Work complexity and autonomy are the two largest factors in deciding workplace satisfaction, suggested findings reported in a 1985 article in The New York Times.

The findings came from research by Dr. Jeylan T. Mortimer and Dr. Melvin L. Kohn and seems to agree with a more recent discussion on the three keys to programmer workplace satisfaction (autonomy, mastery, purpose).

The most important determinant of job satisfaction is ‘work autonomy,’ or the degree to which employees feel they can make their own decisions and influence what happens on the job.

[The researcher] also found, in sharp contrast to most previous research, that income had no significant independent effect on job satisfaction. People earning high incomes typically enjoy the most autonomy on the job […] which tends to make them happy. But if one looks at individuals who have equally autonomous jobs […] then they appear equally happy with those jobs, regardless of any income disparities among them.

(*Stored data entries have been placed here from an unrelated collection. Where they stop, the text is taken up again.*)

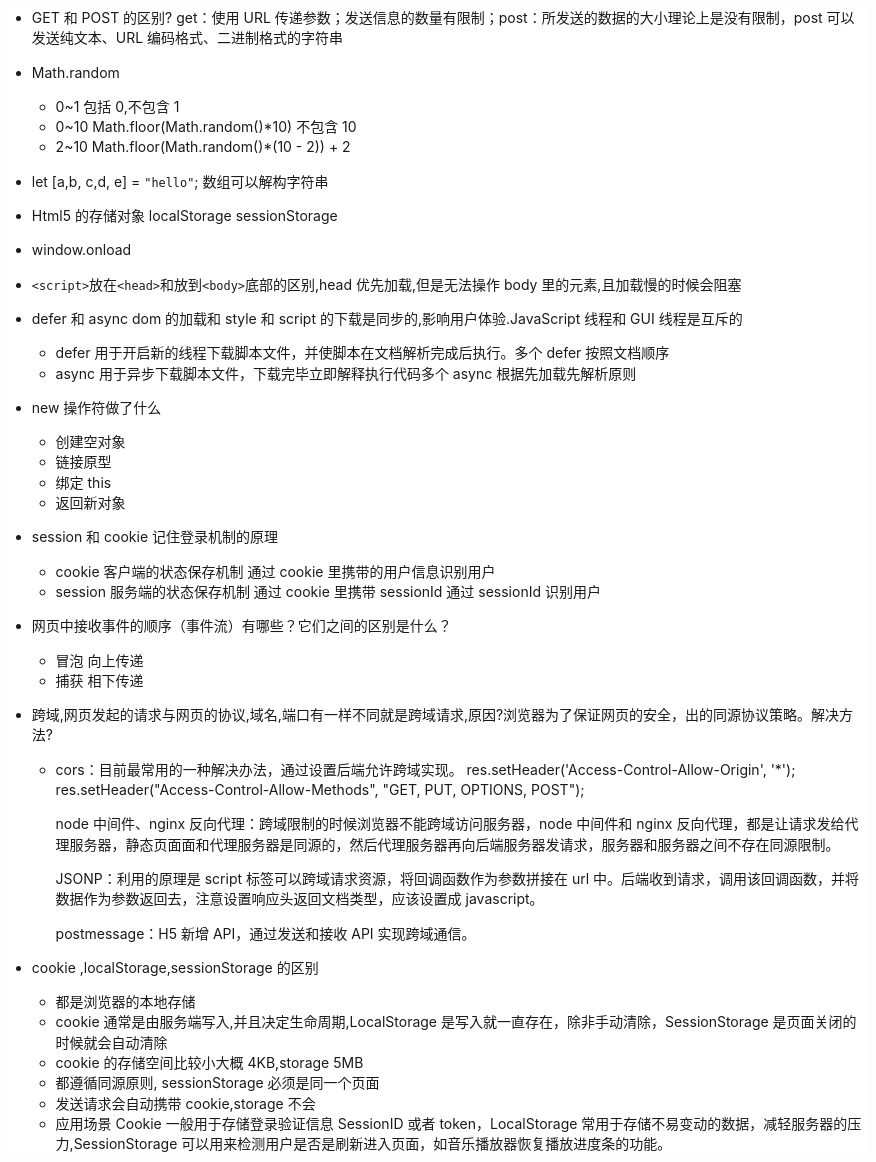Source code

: - GET 和 POST 的区别? get：使用 URL 传递参数；发送信息的数量有限制；post：所发送的数据的大小理论上是没有限制，post 可以发送纯文本、URL 编码格式、二进制格式的字符串

- Math.random

  - 0~1 包括 0,不包含 1
  - 0~10 Math.floor(Math.random()\*10) 不包含 10
  - 2~10 Math.floor(Math.random()\*(10 - 2)) + 2

- let [a,b, c,d, e] = `"hello"`; 数组可以解构字符串

- Html5 的存储对象 localStorage sessionStorage

- window.onload

- `<script>`放在`<head>`和放到`<body>`底部的区别,head 优先加载,但是无法操作 body 里的元素,且加载慢的时候会阻塞

- defer 和 async dom 的加载和 style 和 script 的下载是同步的,影响用户体验.JavaScript 线程和 GUI 线程是互斥的

  - defer 用于开启新的线程下载脚本文件，并使脚本在文档解析完成后执行。多个 defer 按照文档顺序
  - async 用于异步下载脚本文件，下载完毕立即解释执行代码多个 async 根据先加载先解析原则

- new 操作符做了什么

  - 创建空对象
  - 链接原型
  - 绑定 this
  - 返回新对象

- session 和 cookie 记住登录机制的原理

  - cookie 客户端的状态保存机制 通过 cookie 里携带的用户信息识别用户
  - session 服务端的状态保存机制 通过 cookie 里携带 sessionId 通过 sessionId 识别用户

- 网页中接收事件的顺序（事件流）有哪些？它们之间的区别是什么？

  - 冒泡 向上传递
  - 捕获 相下传递

- 跨域,网页发起的请求与网页的协议,域名,端口有一样不同就是跨域请求,原因?浏览器为了保证网页的安全，出的同源协议策略。解决方法?

  - cors：目前最常用的一种解决办法，通过设置后端允许跨域实现。 res.setHeader('Access-Control-Allow-Origin', '\*'); res.setHeader("Access-Control-Allow-Methods", "GET, PUT, OPTIONS, POST");

    node 中间件、nginx 反向代理：跨域限制的时候浏览器不能跨域访问服务器，node 中间件和 nginx 反向代理，都是让请求发给代理服务器，静态页面面和代理服务器是同源的，然后代理服务器再向后端服务器发请求，服务器和服务器之间不存在同源限制。

    JSONP：利用的原理是 script 标签可以跨域请求资源，将回调函数作为参数拼接在 url 中。后端收到请求，调用该回调函数，并将数据作为参数返回去，注意设置响应头返回文档类型，应该设置成 javascript。

    postmessage：H5 新增 API，通过发送和接收 API 实现跨域通信。

- cookie ,localStorage,sessionStorage 的区别

  - 都是浏览器的本地存储
  - cookie 通常是由服务端写入,并且决定生命周期,LocalStorage 是写入就一直存在，除非手动清除，SessionStorage 是页面关闭的时候就会自动清除
  - cookie 的存储空间比较小大概 4KB,storage 5MB
  - 都遵循同源原则, sessionStorage 必须是同一个页面
  - 发送请求会自动携带 cookie,storage 不会
  - 应用场景 Cookie 一般用于存储登录验证信息 SessionID 或者 token，LocalStorage 常用于存储不易变动的数据，减轻服务器的压力,SessionStorage 可以用来检测用户是否是刷新进入页面，如音乐播放器恢复播放进度条的功能。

Another interesting finding discussed in this article is how “the social position and job conditions” of your job influence the value systems of your children:

If the parents have jobs that allow self-direction […] then they and their children are likely to value such traits as dependabilty, curiosity and responsibility. But if the parents have a job that requires conformity to supervision, he added, then they and their children tend to value such traits as obedience, neatness and cleanliness.

Update: The current (01 July 2010) most highlighted passage on the Amazon Kindle is this, from Malcolm Gladwell’s Outliers:

Three things—autonomy, complexity, and a connection between effort and reward—are, most people agree, the three qualities that work has to have if it is to be satisfying.